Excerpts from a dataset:

Segment Open

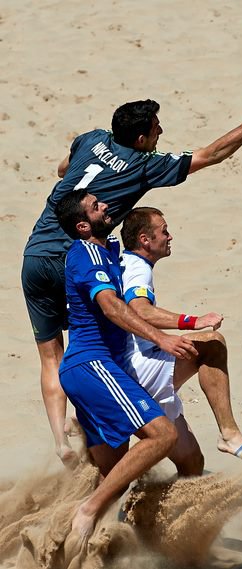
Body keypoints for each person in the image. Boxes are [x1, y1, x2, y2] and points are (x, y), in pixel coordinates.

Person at [21, 87, 242, 466]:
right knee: (113, 330)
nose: (161, 132)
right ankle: (119, 414)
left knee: (51, 356)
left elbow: (63, 169)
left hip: (33, 255)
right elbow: (211, 155)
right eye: (157, 128)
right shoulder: (143, 170)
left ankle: (63, 438)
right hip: (71, 256)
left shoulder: (93, 138)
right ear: (143, 138)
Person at [55, 188, 198, 540]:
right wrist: (161, 337)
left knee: (113, 475)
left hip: (95, 371)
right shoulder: (87, 253)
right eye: (95, 206)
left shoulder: (108, 251)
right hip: (92, 365)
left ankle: (70, 541)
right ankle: (87, 512)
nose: (104, 206)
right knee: (163, 434)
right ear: (83, 226)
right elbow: (110, 305)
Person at [119, 207, 242, 476]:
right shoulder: (138, 268)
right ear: (144, 239)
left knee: (192, 462)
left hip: (143, 369)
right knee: (212, 344)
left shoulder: (128, 263)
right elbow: (140, 309)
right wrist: (193, 321)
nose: (170, 236)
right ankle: (228, 432)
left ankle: (149, 512)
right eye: (164, 231)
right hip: (139, 370)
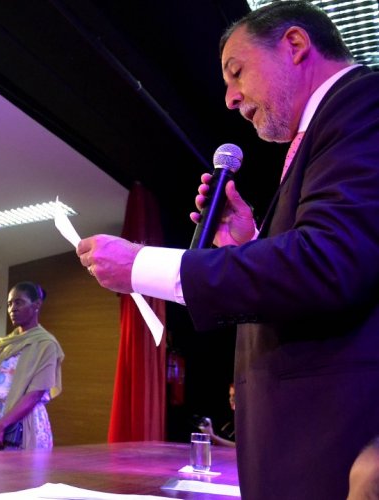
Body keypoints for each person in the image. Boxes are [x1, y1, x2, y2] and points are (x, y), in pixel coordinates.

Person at [75, 2, 379, 498]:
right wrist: (250, 243)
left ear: (296, 45)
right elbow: (317, 271)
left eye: (236, 73)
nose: (230, 99)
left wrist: (139, 264)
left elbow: (329, 263)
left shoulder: (362, 103)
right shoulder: (323, 131)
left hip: (336, 446)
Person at [0, 282, 63, 451]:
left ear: (36, 305)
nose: (12, 308)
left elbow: (35, 394)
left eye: (18, 302)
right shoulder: (4, 344)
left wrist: (2, 425)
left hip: (26, 423)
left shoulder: (46, 344)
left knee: (23, 476)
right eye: (9, 304)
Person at [198, 383, 235, 448]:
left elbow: (242, 448)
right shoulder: (229, 422)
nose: (231, 399)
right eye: (230, 395)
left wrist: (212, 436)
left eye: (234, 396)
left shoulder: (251, 421)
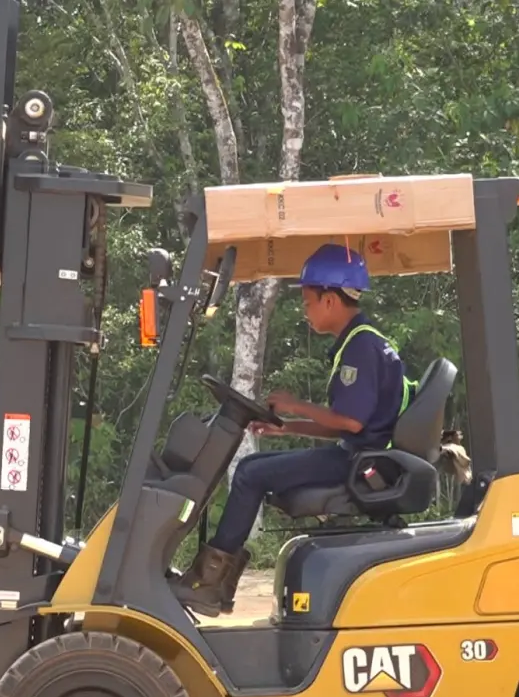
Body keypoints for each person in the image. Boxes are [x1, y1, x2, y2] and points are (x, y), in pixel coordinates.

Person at [171, 242, 413, 617]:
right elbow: (346, 425)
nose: (305, 311)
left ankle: (209, 583)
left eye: (307, 302)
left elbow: (350, 423)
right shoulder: (359, 342)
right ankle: (213, 582)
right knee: (255, 472)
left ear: (329, 300)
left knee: (250, 474)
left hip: (360, 464)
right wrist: (288, 427)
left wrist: (292, 405)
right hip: (359, 455)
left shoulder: (361, 348)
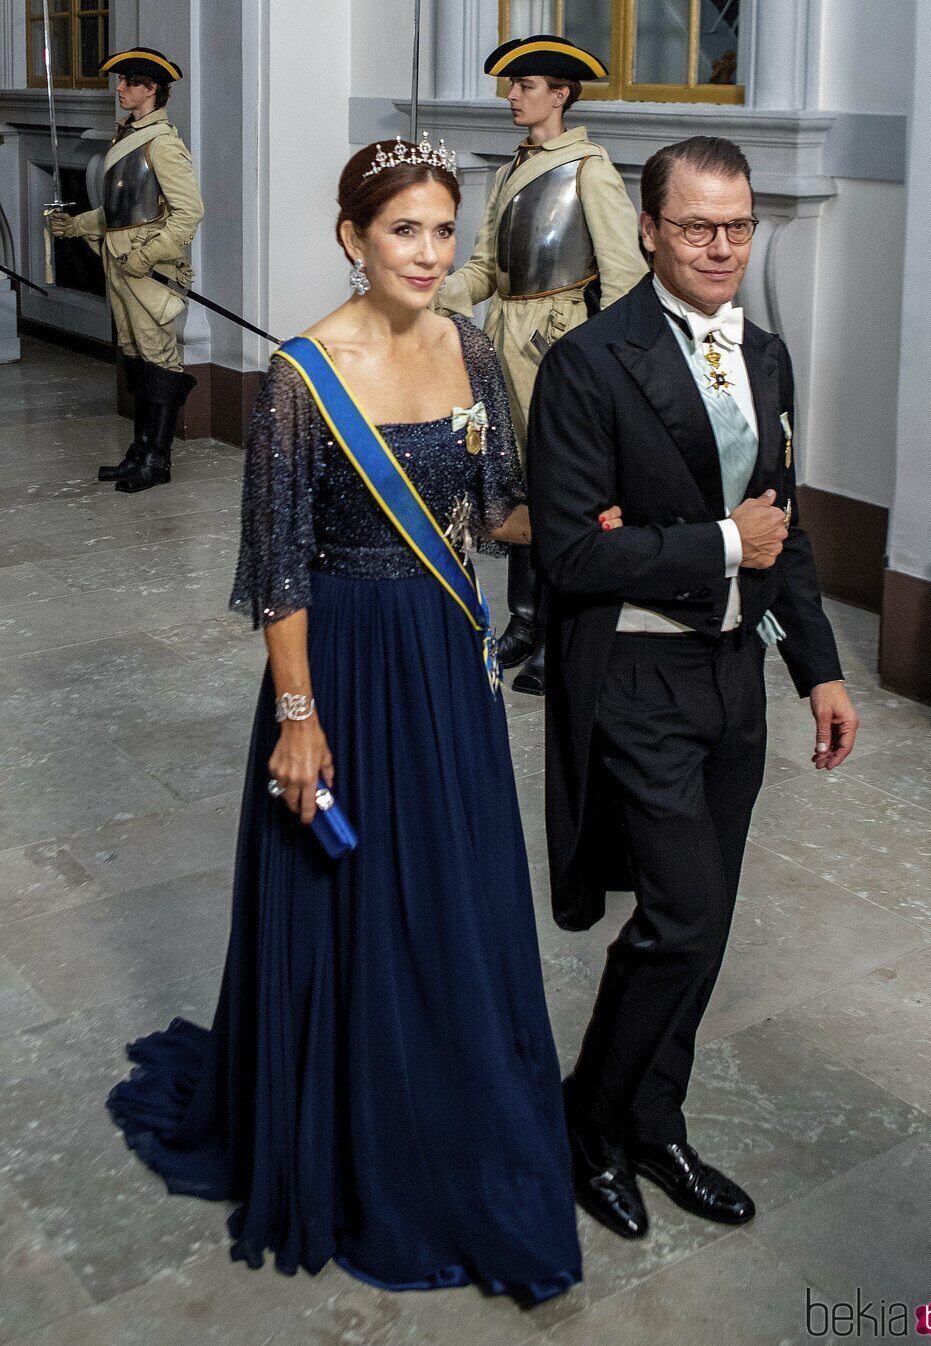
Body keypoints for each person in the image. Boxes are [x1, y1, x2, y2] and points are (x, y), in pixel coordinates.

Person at [105, 138, 582, 1300]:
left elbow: (496, 507)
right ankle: (363, 1133)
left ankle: (460, 1112)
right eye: (402, 230)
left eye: (440, 229)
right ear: (352, 239)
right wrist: (299, 718)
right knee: (353, 898)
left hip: (441, 655)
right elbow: (279, 569)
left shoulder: (469, 345)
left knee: (454, 892)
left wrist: (612, 506)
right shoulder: (301, 374)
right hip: (343, 665)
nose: (427, 252)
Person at [527, 136, 860, 1239]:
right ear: (651, 231)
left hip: (733, 674)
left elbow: (786, 532)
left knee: (704, 923)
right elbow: (571, 555)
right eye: (696, 226)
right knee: (676, 914)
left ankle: (651, 1120)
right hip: (635, 673)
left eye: (737, 225)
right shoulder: (588, 362)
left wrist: (816, 667)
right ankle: (586, 1123)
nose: (720, 246)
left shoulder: (763, 354)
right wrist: (718, 537)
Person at [436, 35, 647, 695]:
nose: (512, 96)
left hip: (560, 346)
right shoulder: (505, 175)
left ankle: (563, 630)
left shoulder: (591, 169)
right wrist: (418, 290)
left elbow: (623, 280)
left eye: (525, 86)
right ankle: (526, 619)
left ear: (560, 94)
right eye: (512, 86)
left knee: (562, 489)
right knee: (515, 483)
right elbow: (483, 272)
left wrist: (609, 367)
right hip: (503, 339)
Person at [48, 48, 204, 493]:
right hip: (120, 262)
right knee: (136, 356)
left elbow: (189, 213)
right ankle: (140, 450)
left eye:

Segment Closed

TASK STATEMENT:
Please write the data out again exactly, but do not carry over the pictures.

TASK OUTPUT:
Body keypoints for each person in the image. Boxes are [x1, y1, x2, y2] and points are (x, y), in pixel coordinates.

Person at [21, 87, 242, 466]:
right knee: (113, 330)
nose: (161, 132)
right ankle: (119, 414)
left knee: (51, 356)
left elbow: (63, 169)
left hip: (33, 255)
right elbow: (211, 155)
right eye: (157, 128)
right shoulder: (143, 170)
left ankle: (63, 438)
right hip: (71, 256)
left shoulder: (93, 138)
right ear: (143, 138)
Person at [55, 188, 198, 540]:
right wrist: (161, 337)
left knee: (113, 475)
left hip: (95, 371)
right shoulder: (87, 253)
right eye: (95, 206)
left shoulder: (108, 251)
right hip: (92, 365)
left ankle: (70, 541)
right ankle: (87, 512)
nose: (104, 206)
right knee: (163, 434)
right ear: (83, 226)
right elbow: (110, 305)
Person at [119, 207, 242, 476]:
right shoulder: (138, 268)
right ear: (144, 239)
left knee: (192, 462)
left hip: (143, 369)
right knee: (212, 344)
left shoulder: (128, 263)
right elbow: (140, 309)
right wrist: (193, 321)
nose: (170, 236)
right ankle: (228, 432)
left ankle: (149, 512)
right eye: (164, 231)
right hip: (139, 370)
Body keypoints for each person in the image. Boxes are [x1, y1, x2, y2] and points are (x, y), in pixel coordinates.

Person at [75, 2, 379, 498]:
right wrist: (250, 243)
left ear: (296, 45)
right elbow: (317, 271)
left eye: (236, 73)
nose: (230, 99)
left wrist: (139, 264)
left elbow: (329, 263)
left shoulder: (362, 103)
right shoulder: (323, 131)
left hip: (336, 446)
Person at [0, 282, 63, 451]:
left ear: (36, 305)
nose: (12, 308)
left elbow: (35, 394)
left eye: (18, 302)
right shoulder: (4, 344)
left wrist: (2, 425)
left hip: (26, 423)
left shoulder: (46, 344)
left knee: (23, 476)
right eye: (9, 304)
Person at [198, 383, 235, 448]:
left elbow: (242, 448)
right shoulder: (229, 422)
nose: (231, 399)
right eye: (230, 395)
left wrist: (212, 436)
left eye: (234, 396)
left shoulder: (251, 421)
Body keypoints for each person in the image. Boxes are [x1, y1, x2, y2] and points are (x, y), in pixel coordinates.

Person at [171, 242, 413, 617]:
right elbow: (346, 425)
nose: (305, 311)
left ankle: (209, 583)
left eye: (307, 302)
left elbow: (350, 423)
right shoulder: (359, 342)
right ankle: (213, 582)
right knee: (255, 472)
left ear: (329, 300)
left knee: (250, 474)
left hip: (360, 464)
right wrist: (288, 427)
left wrist: (292, 405)
right hip: (359, 455)
left shoulder: (361, 348)
Body keypoints for each person in the image. Boxes are [x1, y1, x2, y2] and points are (x, y), in pixel coordinates.

Person at [105, 138, 582, 1300]:
left elbow: (496, 507)
right ankle: (363, 1133)
left ankle: (460, 1112)
right eye: (402, 230)
left eye: (440, 229)
right ear: (352, 239)
right wrist: (299, 718)
right knee: (353, 898)
left hip: (441, 655)
right elbow: (279, 569)
left shoulder: (469, 345)
left knee: (454, 892)
left wrist: (612, 506)
right shoulder: (301, 374)
right hip: (343, 665)
nose: (427, 252)
Person at [527, 136, 860, 1239]:
right ear: (651, 231)
left hip: (733, 674)
left elbow: (786, 532)
left knee: (704, 923)
right elbow: (571, 555)
right eye: (696, 226)
right knee: (676, 914)
left ankle: (651, 1120)
right hip: (635, 673)
left eye: (737, 225)
right shoulder: (588, 362)
left wrist: (816, 667)
right ankle: (586, 1123)
nose: (720, 246)
left shoulder: (763, 354)
right wrist: (718, 537)
Person at [436, 35, 647, 695]:
nose: (512, 96)
left hip: (560, 346)
right shoulder: (505, 175)
left ankle: (563, 630)
left shoulder: (591, 169)
right wrist: (418, 290)
left elbow: (623, 280)
left eye: (525, 86)
right ankle: (526, 619)
left ear: (560, 94)
right eye: (512, 86)
left knee: (562, 489)
right knee: (515, 483)
right elbow: (483, 272)
left wrist: (609, 367)
right hip: (503, 339)
Person at [48, 48, 204, 493]:
right hip: (120, 262)
right knee: (136, 356)
left elbow: (189, 213)
right ankle: (140, 450)
left eye:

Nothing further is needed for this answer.